Recombinant Genetically Engineered Products (Gonal-F, Follistim)
Gonal-F and Follistim contain 75 IU of FSH in each vial and are made by cloning the gene which codes for human FSH. The gene is inserted into mammalian cell cultures which then produce FSH. These drugs are given subcutaneously using a specially designed pen.
Urinary Products vs. Gonal-F/Follistim
There is an ongoing debate about the need to add small quantities of LH to the FSH stimulation cycle. Many physicians use Gonal-F or Follistim alone whereas others add one of the urinary products which contain LH. Clinically there appears to be little difference between these two protocols except in certain patients like those with polycystic ovarian syndrome (PCOS).
Additional LH may also be beneficial in patients who are treated with Lupron (leuprolide), Ganirelix (ganirelix diacetate) or Cetrotide (cetrorelix acetate). These drugs are used to control the length of the follicular phase and prevent the premature release of the eggs. Alternatively, human chorionic gonadotropin (hCG), which mimics LH, can be used to add LH activity.
Many infertility specialists prefer to use the urinary products because they are significantly less expensive. Clinically all of these products stimulate follicular development and have varying effects on endometrial development.
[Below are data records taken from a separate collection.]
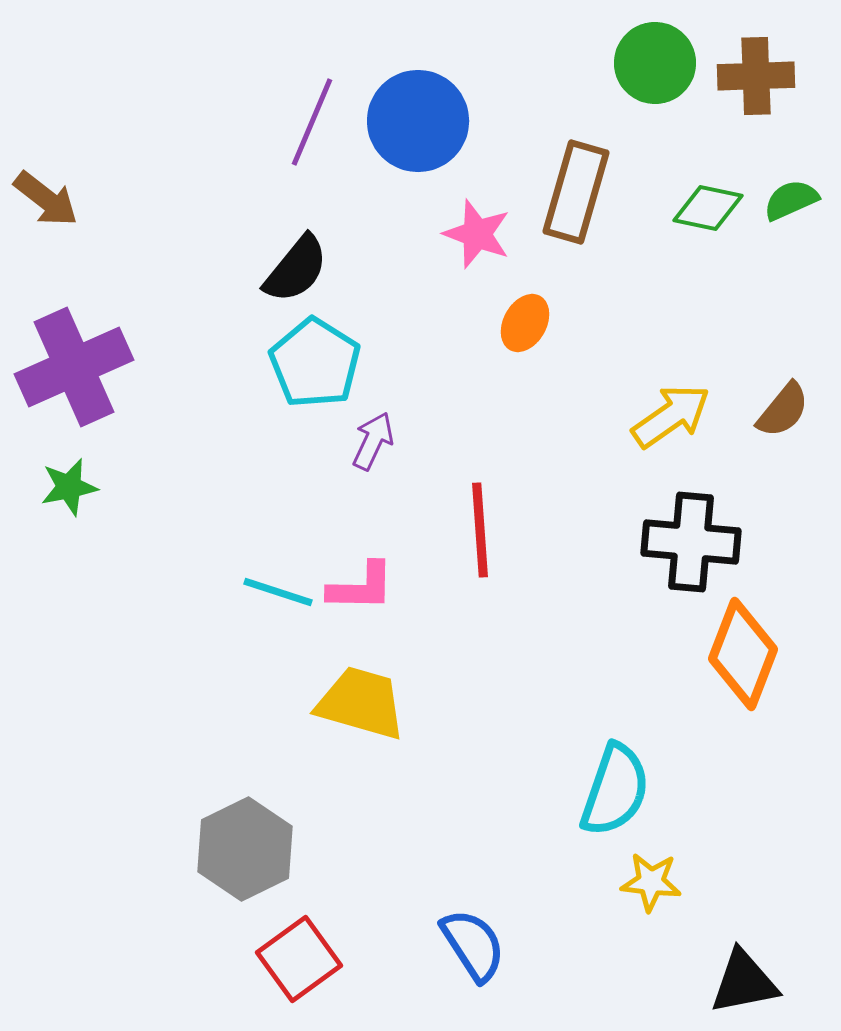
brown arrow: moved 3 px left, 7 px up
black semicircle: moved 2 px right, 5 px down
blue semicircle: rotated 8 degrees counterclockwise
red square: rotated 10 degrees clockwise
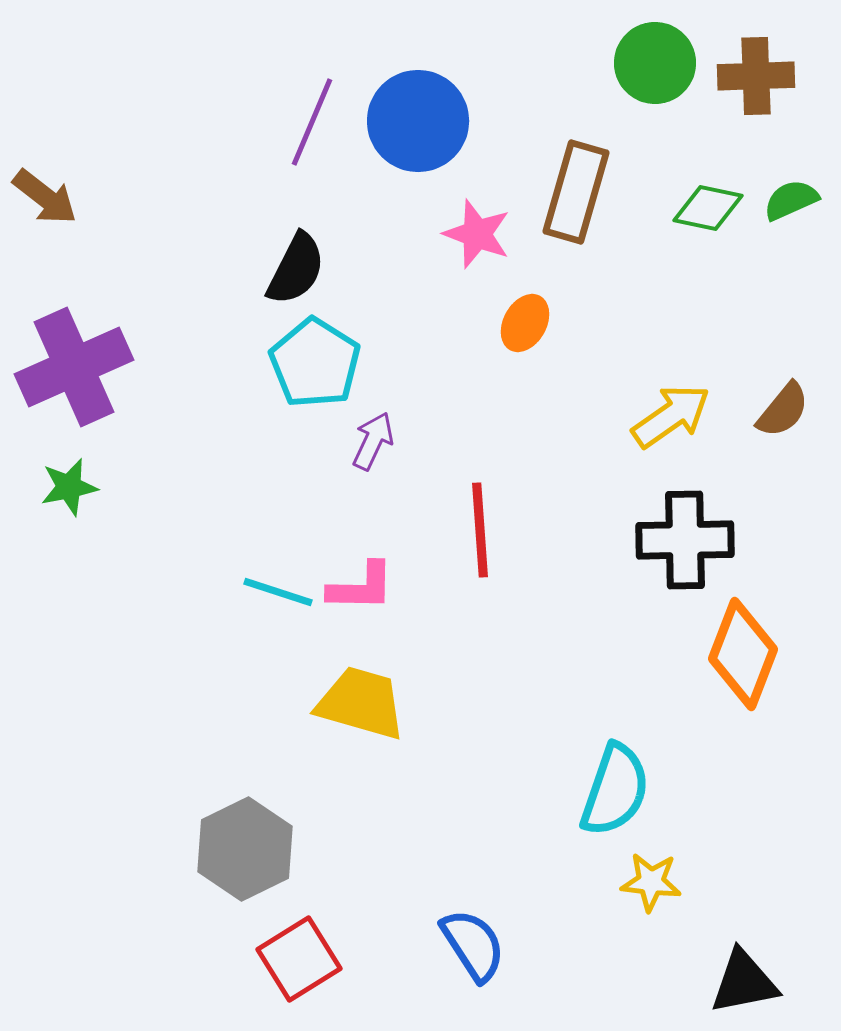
brown arrow: moved 1 px left, 2 px up
black semicircle: rotated 12 degrees counterclockwise
black cross: moved 6 px left, 2 px up; rotated 6 degrees counterclockwise
red square: rotated 4 degrees clockwise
Treatment Protocols and Monitoring
FSH treatment protocols usually include Lupron, Ganirelix, or Cetrotide to control the length of the follicular phase and time ovulation. Medications and doses are individualized for each patient to provide the best stimulation and reduce the chance of side effects and multiple births. Patients must come to our office throughout the treatment cycle for ultrasound follicle scans and estradiol hormone measurements. Doses of FSH are adjusted based on the results of these tests.
Once the follicles mature an injection of human chorionic gonadotropin (Ovidrel, Profasi, etc.),is given to finally prepare the eggs for retrieval or to schedule an IUI.
FSH should only be administered by a reproductive endocrinologist/infertility specialist thoroughly trained in its use. These products can cause serious side effects if not administered and monitored properly. This applies to IVF patients as well as those undergoing stimulated intrauterine insemination cycles (IUI).